Spring is a time of fresh starts. I know. Now that spring is here, my husband is applying for jobs. He’s a great university instructor, and he has helped numerous students over the years, but it’s time to move on. So he’s updating his CV and getting ready to see what’s out there.
Even if you aren’t planning to apply for a job anytime soon, it does make sense to dust off your resume and update it. Updating your resume regularly can be beneficial during the job hunt later. It saves time, and it allows you a fast turnaround if you suddenly lose your job.
“Your resume is a living document that will be edited and updated through the course of your job search and your entire career,” says Ford Myers, a career coach and author of Get The Job You Want, Even When No One’s Hiring. He offers five helpful tips for improving your resume:
1. Be Honest
First of all, you need to be honest with your resume. When we first start out, it’s tempting to pad your resume your exaggerate a bit. Look back through your resume and identify these types of situations. Now that you have more experience, you can re-do your resume to be more honest. “If you lie, you will always lose in the long run,” says Myers.
2. Be Selective
As your career progresses, you don’t need to keep using the same information from the past — especially if it’s irrelevant. “There is no need to focus on your after-school job or high school achievements if they are not relevant to the career you are looking for,” Myers points out.
You can also add information about your volunteer activities if they are relevant and if they have provided you with translatable skills. Think about what items will show you in the best light and get rid of everything else.
3. Be Brief
This accompanies being selective. There is no reason to go into detail in some areas. You need to grab a potential employer’s attention quickly, and offer information that is relevant to the posting. Look through the descriptions you have on your resume, and make sure that they are brief and applicable. Choose keywords that tell your career story as quickly and as powerfully as possible.
4. Be Active
Myers suggests that you use active, strong words to introduce yourself. He points out that “responsible for” is kind of weak.

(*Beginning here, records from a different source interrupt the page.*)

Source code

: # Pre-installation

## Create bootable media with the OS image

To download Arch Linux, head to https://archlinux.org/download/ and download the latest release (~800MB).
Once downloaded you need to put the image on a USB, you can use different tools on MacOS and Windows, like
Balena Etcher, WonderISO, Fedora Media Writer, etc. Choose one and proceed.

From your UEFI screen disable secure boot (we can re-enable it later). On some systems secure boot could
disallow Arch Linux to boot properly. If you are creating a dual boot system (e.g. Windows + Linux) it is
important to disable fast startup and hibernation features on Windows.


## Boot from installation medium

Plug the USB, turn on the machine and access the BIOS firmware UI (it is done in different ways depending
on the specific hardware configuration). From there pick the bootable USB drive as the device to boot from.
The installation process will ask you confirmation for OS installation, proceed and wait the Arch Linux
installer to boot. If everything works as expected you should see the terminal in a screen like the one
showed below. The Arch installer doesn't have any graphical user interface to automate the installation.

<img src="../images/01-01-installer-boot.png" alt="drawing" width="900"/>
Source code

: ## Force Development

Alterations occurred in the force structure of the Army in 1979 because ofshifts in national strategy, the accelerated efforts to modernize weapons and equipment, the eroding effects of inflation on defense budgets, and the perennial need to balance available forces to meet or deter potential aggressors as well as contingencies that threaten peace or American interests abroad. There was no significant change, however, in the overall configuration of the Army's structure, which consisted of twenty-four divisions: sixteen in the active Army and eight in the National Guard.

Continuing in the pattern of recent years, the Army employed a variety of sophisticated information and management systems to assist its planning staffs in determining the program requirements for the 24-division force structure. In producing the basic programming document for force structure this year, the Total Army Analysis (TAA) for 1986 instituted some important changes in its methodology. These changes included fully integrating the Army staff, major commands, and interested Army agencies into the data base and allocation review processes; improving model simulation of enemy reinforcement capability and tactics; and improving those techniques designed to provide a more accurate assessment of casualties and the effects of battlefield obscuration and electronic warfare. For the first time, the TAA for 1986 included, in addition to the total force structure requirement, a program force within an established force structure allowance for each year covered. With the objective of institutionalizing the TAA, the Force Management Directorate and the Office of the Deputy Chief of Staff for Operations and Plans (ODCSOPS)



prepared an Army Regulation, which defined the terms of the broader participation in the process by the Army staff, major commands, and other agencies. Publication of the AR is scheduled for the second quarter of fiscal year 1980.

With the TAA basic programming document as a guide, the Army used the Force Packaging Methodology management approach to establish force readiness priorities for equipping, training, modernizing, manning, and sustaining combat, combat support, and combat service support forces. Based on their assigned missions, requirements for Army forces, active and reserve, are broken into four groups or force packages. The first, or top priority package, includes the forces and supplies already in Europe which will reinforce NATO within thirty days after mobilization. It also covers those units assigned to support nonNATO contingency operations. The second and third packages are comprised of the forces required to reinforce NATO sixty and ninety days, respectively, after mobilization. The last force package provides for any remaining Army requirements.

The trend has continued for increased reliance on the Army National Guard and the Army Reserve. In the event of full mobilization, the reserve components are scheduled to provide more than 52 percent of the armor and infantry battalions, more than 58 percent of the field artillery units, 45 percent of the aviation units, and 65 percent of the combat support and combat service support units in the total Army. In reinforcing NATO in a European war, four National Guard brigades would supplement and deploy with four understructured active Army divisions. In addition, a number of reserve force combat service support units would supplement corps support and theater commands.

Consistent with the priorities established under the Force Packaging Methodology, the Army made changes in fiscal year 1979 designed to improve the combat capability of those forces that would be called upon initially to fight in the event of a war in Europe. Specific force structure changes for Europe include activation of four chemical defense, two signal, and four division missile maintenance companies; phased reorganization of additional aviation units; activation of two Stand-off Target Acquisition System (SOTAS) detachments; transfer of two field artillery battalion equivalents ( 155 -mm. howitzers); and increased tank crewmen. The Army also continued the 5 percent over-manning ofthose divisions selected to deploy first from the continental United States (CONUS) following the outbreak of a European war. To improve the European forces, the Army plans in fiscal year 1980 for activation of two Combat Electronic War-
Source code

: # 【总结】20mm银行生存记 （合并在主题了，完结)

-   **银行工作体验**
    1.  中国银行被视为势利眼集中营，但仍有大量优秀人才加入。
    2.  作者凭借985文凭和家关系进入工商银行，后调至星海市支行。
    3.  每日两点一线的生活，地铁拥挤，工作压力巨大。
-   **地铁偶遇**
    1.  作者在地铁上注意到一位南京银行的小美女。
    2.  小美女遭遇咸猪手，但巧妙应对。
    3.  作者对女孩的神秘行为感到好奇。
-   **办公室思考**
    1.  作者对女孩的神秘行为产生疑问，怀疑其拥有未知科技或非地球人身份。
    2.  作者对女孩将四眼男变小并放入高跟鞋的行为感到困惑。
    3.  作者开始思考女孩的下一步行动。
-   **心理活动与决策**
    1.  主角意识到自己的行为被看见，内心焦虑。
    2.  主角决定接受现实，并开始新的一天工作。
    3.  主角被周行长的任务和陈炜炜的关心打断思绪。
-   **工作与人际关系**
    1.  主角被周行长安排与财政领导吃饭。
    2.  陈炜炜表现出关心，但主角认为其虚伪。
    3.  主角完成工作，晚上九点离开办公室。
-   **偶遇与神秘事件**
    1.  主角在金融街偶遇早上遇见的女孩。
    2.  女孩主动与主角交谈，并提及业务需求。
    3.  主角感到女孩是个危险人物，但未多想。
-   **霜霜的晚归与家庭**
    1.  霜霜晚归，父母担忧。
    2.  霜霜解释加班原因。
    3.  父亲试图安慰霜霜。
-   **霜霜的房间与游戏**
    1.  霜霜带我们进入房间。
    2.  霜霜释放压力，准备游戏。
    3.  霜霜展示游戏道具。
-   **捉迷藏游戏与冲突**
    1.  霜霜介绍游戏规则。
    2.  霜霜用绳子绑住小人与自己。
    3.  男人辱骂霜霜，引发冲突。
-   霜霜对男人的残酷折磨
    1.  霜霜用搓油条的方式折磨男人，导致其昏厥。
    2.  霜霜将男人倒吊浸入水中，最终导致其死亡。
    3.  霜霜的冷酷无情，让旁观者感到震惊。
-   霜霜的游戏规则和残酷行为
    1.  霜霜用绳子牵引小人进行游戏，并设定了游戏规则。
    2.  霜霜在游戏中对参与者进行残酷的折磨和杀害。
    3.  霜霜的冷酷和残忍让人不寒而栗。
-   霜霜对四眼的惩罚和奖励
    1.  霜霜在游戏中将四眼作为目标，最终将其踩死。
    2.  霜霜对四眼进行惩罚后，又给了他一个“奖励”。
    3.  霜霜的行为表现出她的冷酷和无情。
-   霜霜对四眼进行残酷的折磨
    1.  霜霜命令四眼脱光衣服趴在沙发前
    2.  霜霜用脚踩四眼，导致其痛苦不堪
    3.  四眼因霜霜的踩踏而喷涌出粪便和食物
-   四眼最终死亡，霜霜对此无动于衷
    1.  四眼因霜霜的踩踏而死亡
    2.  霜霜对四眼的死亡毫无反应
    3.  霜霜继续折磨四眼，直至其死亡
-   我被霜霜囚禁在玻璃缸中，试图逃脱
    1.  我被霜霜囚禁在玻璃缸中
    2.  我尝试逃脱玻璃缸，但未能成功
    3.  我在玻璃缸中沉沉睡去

Instead, action verbs like “create” and “conduct” are stronger, and convey a sense that you are doing things. Action words also encourage brevity in your descriptions.
Another way you can increase the strength of your resume’s language is to go through the document and identify forms of the verb “to be.” See if you can replace phrases like “I was” and “I am” with stronger expressions and verbs that show more action. This type of editing can reduce the space you take up, and present you as a dynamic individual.
5. Be Specific
If you want to show that you have contributed meaningfully in your past jobs, you need to be specific. Be results-oriented with your resume.
“Although individuals should be as specific as possible throughout the entire resume, this quantification tips should be exercised most in the Professional Experience section,” says Myers. “Here is where your past jobs, roles, responsibilities, and accomplishments are listed. It’s also where most employers and recruiters focus 90 percent of their attention.”
This means that you need to explain, briefly, the results you achieved in your past positions. Use keywords and active language, and you will come across as more impressive and helpful.
With a little tweaking to your resume each spring, you can get it ready for the next job.